Directions for this task |
Output each entry that follows exactly. Images stay out.

Records provided |

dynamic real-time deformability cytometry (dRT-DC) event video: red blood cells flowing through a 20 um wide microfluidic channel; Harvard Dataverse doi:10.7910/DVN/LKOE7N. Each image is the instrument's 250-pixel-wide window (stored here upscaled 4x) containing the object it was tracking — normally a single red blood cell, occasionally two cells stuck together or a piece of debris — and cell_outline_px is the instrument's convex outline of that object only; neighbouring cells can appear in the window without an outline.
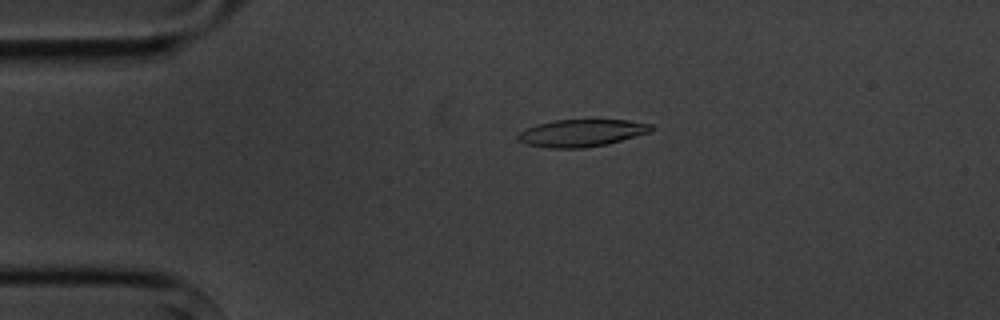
{"species": "common noctule bat (a hibernating species)", "species_latin": "Nyctalus noctula", "temperature_condition": "cold", "stored_images_in_passage": 4, "camera_frame_rate_fps": 3000, "um_per_image_px": 0.085, "animal": {"sex": "male", "body_mass_g": 20.1, "forearm_length_mm": 53.5}, "frame": {"image": 1, "passage_image": 3, "time_ms": 3.333, "image_size_px": [1000, 320], "cell_outline_px": [[656, 128], [648, 132], [608, 144], [584, 148], [548, 148], [528, 144], [516, 140], [516, 136], [520, 132], [536, 124], [556, 120], [628, 120], [652, 124]], "centroid_in_image_um": [49.43, 11.3], "position_along_channel_um": 35.6, "area_um2": 21.1}}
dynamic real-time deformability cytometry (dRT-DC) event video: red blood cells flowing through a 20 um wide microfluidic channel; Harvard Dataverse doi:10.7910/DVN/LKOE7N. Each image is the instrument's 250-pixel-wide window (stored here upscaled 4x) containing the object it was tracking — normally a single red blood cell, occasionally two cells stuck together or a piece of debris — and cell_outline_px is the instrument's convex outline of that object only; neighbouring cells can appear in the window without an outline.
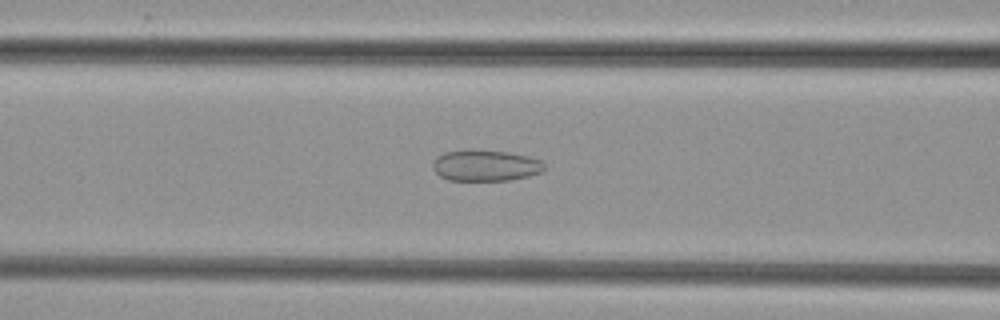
{"species": "common noctule bat (a hibernating species)", "species_latin": "Nyctalus noctula", "temperature_condition": "cold", "stored_images_in_passage": 51, "camera_frame_rate_fps": 3000, "um_per_image_px": 0.085, "animal": {"sex": "female", "body_mass_g": 29.2, "forearm_length_mm": 56.3}, "frame": {"image": 1, "passage_image": 21, "time_ms": 6.667, "image_size_px": [1000, 320], "cell_outline_px": [[544, 168], [540, 172], [528, 176], [508, 180], [448, 180], [440, 176], [432, 168], [432, 164], [444, 152], [508, 152], [528, 156], [540, 160], [544, 164]], "centroid_in_image_um": [41.29, 14.11], "position_along_channel_um": 125.3, "area_um2": 19.36}}
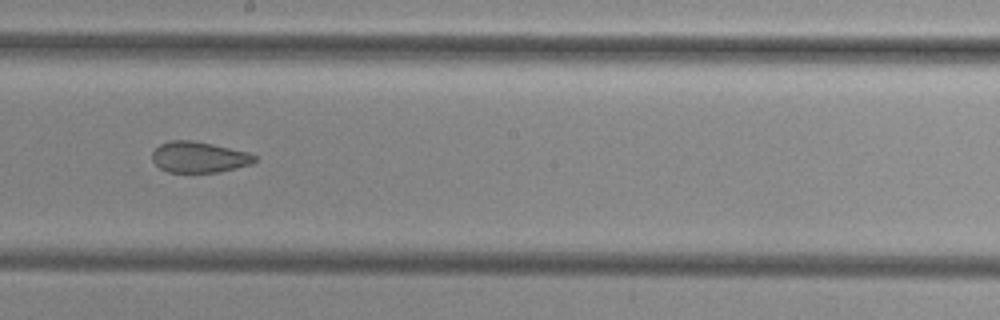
{"frame": {"image": 2, "passage_image": 29, "time_ms": 9.333, "image_size_px": [1000, 320], "cell_outline_px": [[256, 160], [252, 164], [220, 172], [168, 172], [160, 168], [152, 160], [152, 152], [160, 144], [168, 140], [192, 140], [212, 144], [248, 152], [256, 156]], "centroid_in_image_um": [16.91, 13.35], "position_along_channel_um": 231.3, "area_um2": 18.5}}
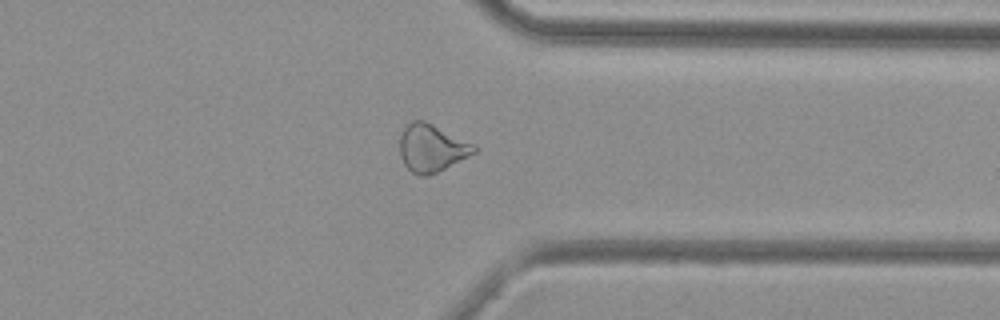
{"frame": {"image": 3, "passage_image": 40, "time_ms": 13.0, "image_size_px": [1000, 320], "cell_outline_px": [[476, 152], [428, 176], [420, 176], [412, 172], [404, 164], [400, 156], [400, 132], [404, 124], [412, 120], [424, 120], [476, 144]], "centroid_in_image_um": [36.66, 12.55], "position_along_channel_um": 374.7, "area_um2": 20.69}}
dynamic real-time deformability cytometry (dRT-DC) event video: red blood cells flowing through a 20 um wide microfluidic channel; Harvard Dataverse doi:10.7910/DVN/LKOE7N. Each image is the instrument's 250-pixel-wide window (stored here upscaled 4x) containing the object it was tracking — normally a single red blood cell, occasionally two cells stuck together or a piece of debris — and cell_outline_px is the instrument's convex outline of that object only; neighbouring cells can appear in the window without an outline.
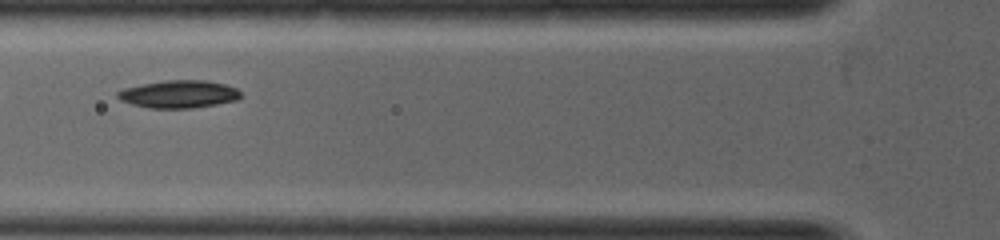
{"species": "common noctule bat (a hibernating species)", "species_latin": "Nyctalus noctula", "temperature_condition": "warm", "stored_images_in_passage": 15, "camera_frame_rate_fps": 5000, "um_per_image_px": 0.085, "animal": {"sex": "female", "body_mass_g": 19.0, "forearm_length_mm": 53.3}, "frame": {"image": 1, "passage_image": 4, "time_ms": 0.6, "image_size_px": [1000, 240], "cell_outline_px": [[240, 96], [236, 100], [216, 104], [192, 108], [148, 108], [132, 104], [120, 100], [116, 96], [116, 92], [124, 88], [140, 84], [164, 80], [204, 80], [224, 84], [236, 88], [240, 92]], "centroid_in_image_um": [15.15, 8.0], "position_along_channel_um": 110.7, "area_um2": 19.83}}
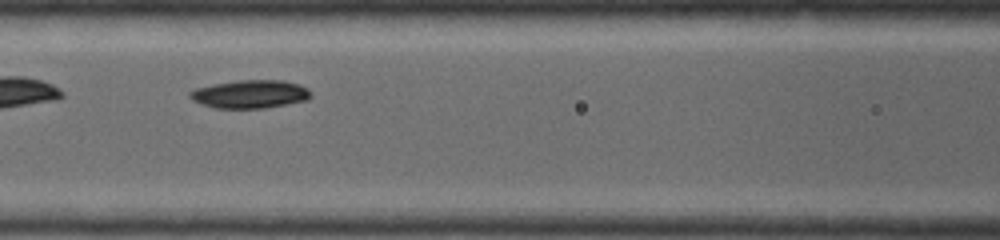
{"frame": {"image": 2, "passage_image": 6, "time_ms": 1.0, "image_size_px": [1000, 240], "cell_outline_px": [[312, 96], [308, 100], [264, 108], [216, 108], [200, 104], [192, 100], [188, 96], [188, 92], [196, 88], [212, 84], [236, 80], [284, 80], [300, 84], [308, 88], [312, 92]], "centroid_in_image_um": [21.27, 7.99], "position_along_channel_um": 145.3, "area_um2": 20.17}}
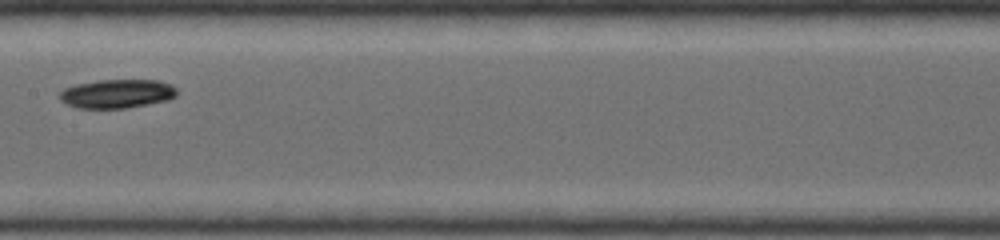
{"frame": {"image": 3, "passage_image": 9, "time_ms": 1.6, "image_size_px": [1000, 240], "cell_outline_px": [[176, 96], [168, 100], [128, 108], [76, 108], [60, 100], [60, 92], [64, 88], [76, 84], [96, 80], [156, 80], [168, 84], [176, 88]], "centroid_in_image_um": [9.92, 7.97], "position_along_channel_um": 197.5, "area_um2": 19.65}}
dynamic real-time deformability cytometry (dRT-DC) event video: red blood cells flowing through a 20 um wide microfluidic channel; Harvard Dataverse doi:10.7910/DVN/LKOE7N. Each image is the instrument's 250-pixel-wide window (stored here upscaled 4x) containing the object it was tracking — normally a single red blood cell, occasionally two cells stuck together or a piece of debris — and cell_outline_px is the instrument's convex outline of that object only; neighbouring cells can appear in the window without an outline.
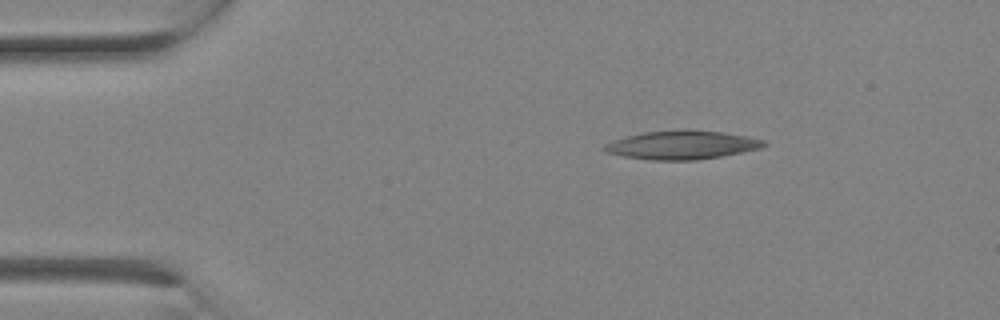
{"species": "Egyptian fruit bat (a non-hibernating species)", "species_latin": "Rousettus aegyptiacus", "temperature_condition": "room temperature", "stored_images_in_passage": 4, "camera_frame_rate_fps": 3000, "um_per_image_px": 0.085, "animal": {"sex": "female"}, "frame": {"image": 1, "passage_image": 4, "time_ms": 1.0, "image_size_px": [1000, 320], "cell_outline_px": [[768, 144], [760, 148], [720, 156], [696, 160], [648, 160], [624, 156], [604, 152], [600, 148], [604, 144], [612, 140], [624, 136], [644, 132], [720, 132], [748, 136], [764, 140]], "centroid_in_image_um": [57.89, 12.36], "position_along_channel_um": 27.1, "area_um2": 25.84}}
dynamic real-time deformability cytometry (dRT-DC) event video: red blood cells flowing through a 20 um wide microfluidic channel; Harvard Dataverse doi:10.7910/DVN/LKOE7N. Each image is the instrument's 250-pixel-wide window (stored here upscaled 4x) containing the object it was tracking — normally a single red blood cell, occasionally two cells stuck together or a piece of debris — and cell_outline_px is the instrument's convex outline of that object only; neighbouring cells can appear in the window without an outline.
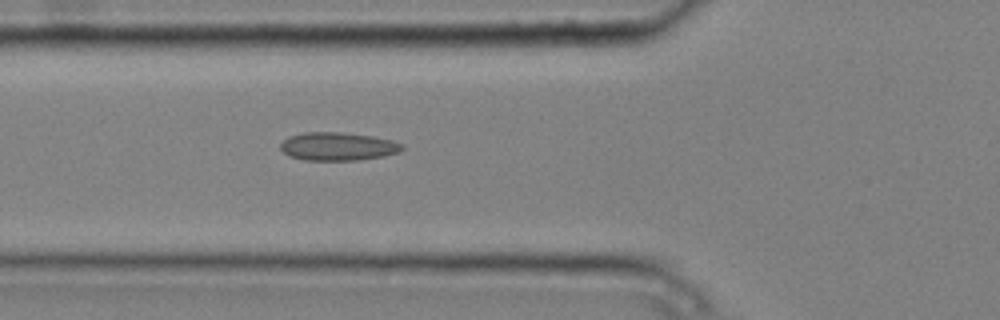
{"species": "common noctule bat (a hibernating species)", "species_latin": "Nyctalus noctula", "temperature_condition": "cold", "stored_images_in_passage": 3, "camera_frame_rate_fps": 3000, "um_per_image_px": 0.085, "animal": {"sex": "male", "body_mass_g": 20.4}, "frame": {"image": 1, "passage_image": 3, "time_ms": 0.667, "image_size_px": [1000, 320], "cell_outline_px": [[404, 148], [400, 152], [384, 156], [356, 160], [304, 160], [288, 156], [280, 148], [280, 144], [288, 136], [304, 132], [340, 132], [372, 136], [392, 140], [404, 144]], "centroid_in_image_um": [28.72, 12.44], "position_along_channel_um": 97.1, "area_um2": 20.11}}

Full response |
dynamic real-time deformability cytometry (dRT-DC) event video: red blood cells flowing through a 20 um wide microfluidic channel; Harvard Dataverse doi:10.7910/DVN/LKOE7N. Each image is the instrument's 250-pixel-wide window (stored here upscaled 4x) containing the object it was tracking — normally a single red blood cell, occasionally two cells stuck together or a piece of debris — and cell_outline_px is the instrument's convex outline of that object only; neighbouring cells can appear in the window without an outline.
{"species": "common noctule bat (a hibernating species)", "species_latin": "Nyctalus noctula", "temperature_condition": "cold", "stored_images_in_passage": 4, "camera_frame_rate_fps": 3000, "um_per_image_px": 0.085, "animal": {"sex": "male", "body_mass_g": 20.1, "forearm_length_mm": 53.5}, "frame": {"image": 1, "passage_image": 3, "time_ms": 3.333, "image_size_px": [1000, 320], "cell_outline_px": [[656, 128], [648, 132], [608, 144], [584, 148], [548, 148], [528, 144], [516, 140], [516, 136], [520, 132], [536, 124], [556, 120], [628, 120], [652, 124]], "centroid_in_image_um": [49.43, 11.3], "position_along_channel_um": 35.6, "area_um2": 21.1}}
dynamic real-time deformability cytometry (dRT-DC) event video: red blood cells flowing through a 20 um wide microfluidic channel; Harvard Dataverse doi:10.7910/DVN/LKOE7N. Each image is the instrument's 250-pixel-wide window (stored here upscaled 4x) containing the object it was tracking — normally a single red blood cell, occasionally two cells stuck together or a piece of debris — and cell_outline_px is the instrument's convex outline of that object only; neighbouring cells can appear in the window without an outline.
{"species": "common noctule bat (a hibernating species)", "species_latin": "Nyctalus noctula", "temperature_condition": "cold", "stored_images_in_passage": 51, "camera_frame_rate_fps": 3000, "um_per_image_px": 0.085, "animal": {"sex": "female", "body_mass_g": 29.2, "forearm_length_mm": 56.3}, "frame": {"image": 1, "passage_image": 21, "time_ms": 6.667, "image_size_px": [1000, 320], "cell_outline_px": [[544, 168], [540, 172], [528, 176], [508, 180], [448, 180], [440, 176], [432, 168], [432, 164], [444, 152], [508, 152], [528, 156], [540, 160], [544, 164]], "centroid_in_image_um": [41.29, 14.11], "position_along_channel_um": 125.3, "area_um2": 19.36}}
{"frame": {"image": 2, "passage_image": 29, "time_ms": 9.333, "image_size_px": [1000, 320], "cell_outline_px": [[256, 160], [252, 164], [220, 172], [168, 172], [160, 168], [152, 160], [152, 152], [160, 144], [168, 140], [192, 140], [212, 144], [248, 152], [256, 156]], "centroid_in_image_um": [16.91, 13.35], "position_along_channel_um": 231.3, "area_um2": 18.5}}
{"frame": {"image": 3, "passage_image": 40, "time_ms": 13.0, "image_size_px": [1000, 320], "cell_outline_px": [[476, 152], [428, 176], [420, 176], [412, 172], [404, 164], [400, 156], [400, 132], [404, 124], [412, 120], [424, 120], [476, 144]], "centroid_in_image_um": [36.66, 12.55], "position_along_channel_um": 374.7, "area_um2": 20.69}}
dynamic real-time deformability cytometry (dRT-DC) event video: red blood cells flowing through a 20 um wide microfluidic channel; Harvard Dataverse doi:10.7910/DVN/LKOE7N. Each image is the instrument's 250-pixel-wide window (stored here upscaled 4x) containing the object it was tracking — normally a single red blood cell, occasionally two cells stuck together or a piece of debris — and cell_outline_px is the instrument's convex outline of that object only; neighbouring cells can appear in the window without an outline.
{"species": "common noctule bat (a hibernating species)", "species_latin": "Nyctalus noctula", "temperature_condition": "warm", "stored_images_in_passage": 15, "camera_frame_rate_fps": 5000, "um_per_image_px": 0.085, "animal": {"sex": "female", "body_mass_g": 19.0, "forearm_length_mm": 53.3}, "frame": {"image": 1, "passage_image": 4, "time_ms": 0.6, "image_size_px": [1000, 240], "cell_outline_px": [[240, 96], [236, 100], [216, 104], [192, 108], [148, 108], [132, 104], [120, 100], [116, 96], [116, 92], [124, 88], [140, 84], [164, 80], [204, 80], [224, 84], [236, 88], [240, 92]], "centroid_in_image_um": [15.15, 8.0], "position_along_channel_um": 110.7, "area_um2": 19.83}}
{"frame": {"image": 2, "passage_image": 6, "time_ms": 1.0, "image_size_px": [1000, 240], "cell_outline_px": [[312, 96], [308, 100], [264, 108], [216, 108], [200, 104], [192, 100], [188, 96], [188, 92], [196, 88], [212, 84], [236, 80], [284, 80], [300, 84], [308, 88], [312, 92]], "centroid_in_image_um": [21.27, 7.99], "position_along_channel_um": 145.3, "area_um2": 20.17}}
{"frame": {"image": 3, "passage_image": 9, "time_ms": 1.6, "image_size_px": [1000, 240], "cell_outline_px": [[176, 96], [168, 100], [128, 108], [76, 108], [60, 100], [60, 92], [64, 88], [76, 84], [96, 80], [156, 80], [168, 84], [176, 88]], "centroid_in_image_um": [9.92, 7.97], "position_along_channel_um": 197.5, "area_um2": 19.65}}
dynamic real-time deformability cytometry (dRT-DC) event video: red blood cells flowing through a 20 um wide microfluidic channel; Harvard Dataverse doi:10.7910/DVN/LKOE7N. Each image is the instrument's 250-pixel-wide window (stored here upscaled 4x) containing the object it was tracking — normally a single red blood cell, occasionally two cells stuck together or a piece of debris — and cell_outline_px is the instrument's convex outline of that object only; neighbouring cells can appear in the window without an outline.
{"species": "Egyptian fruit bat (a non-hibernating species)", "species_latin": "Rousettus aegyptiacus", "temperature_condition": "room temperature", "stored_images_in_passage": 4, "camera_frame_rate_fps": 3000, "um_per_image_px": 0.085, "animal": {"sex": "female"}, "frame": {"image": 1, "passage_image": 4, "time_ms": 1.0, "image_size_px": [1000, 320], "cell_outline_px": [[768, 144], [760, 148], [720, 156], [696, 160], [648, 160], [624, 156], [604, 152], [600, 148], [604, 144], [612, 140], [624, 136], [644, 132], [720, 132], [748, 136], [764, 140]], "centroid_in_image_um": [57.89, 12.36], "position_along_channel_um": 27.1, "area_um2": 25.84}}
dynamic real-time deformability cytometry (dRT-DC) event video: red blood cells flowing through a 20 um wide microfluidic channel; Harvard Dataverse doi:10.7910/DVN/LKOE7N. Each image is the instrument's 250-pixel-wide window (stored here upscaled 4x) containing the object it was tracking — normally a single red blood cell, occasionally two cells stuck together or a piece of debris — and cell_outline_px is the instrument's convex outline of that object only; neighbouring cells can appear in the window without an outline.
{"species": "common noctule bat (a hibernating species)", "species_latin": "Nyctalus noctula", "temperature_condition": "cold", "stored_images_in_passage": 3, "camera_frame_rate_fps": 3000, "um_per_image_px": 0.085, "animal": {"sex": "male", "body_mass_g": 20.4}, "frame": {"image": 1, "passage_image": 3, "time_ms": 0.667, "image_size_px": [1000, 320], "cell_outline_px": [[404, 148], [400, 152], [384, 156], [356, 160], [304, 160], [288, 156], [280, 148], [280, 144], [288, 136], [304, 132], [340, 132], [372, 136], [392, 140], [404, 144]], "centroid_in_image_um": [28.72, 12.44], "position_along_channel_um": 97.1, "area_um2": 20.11}}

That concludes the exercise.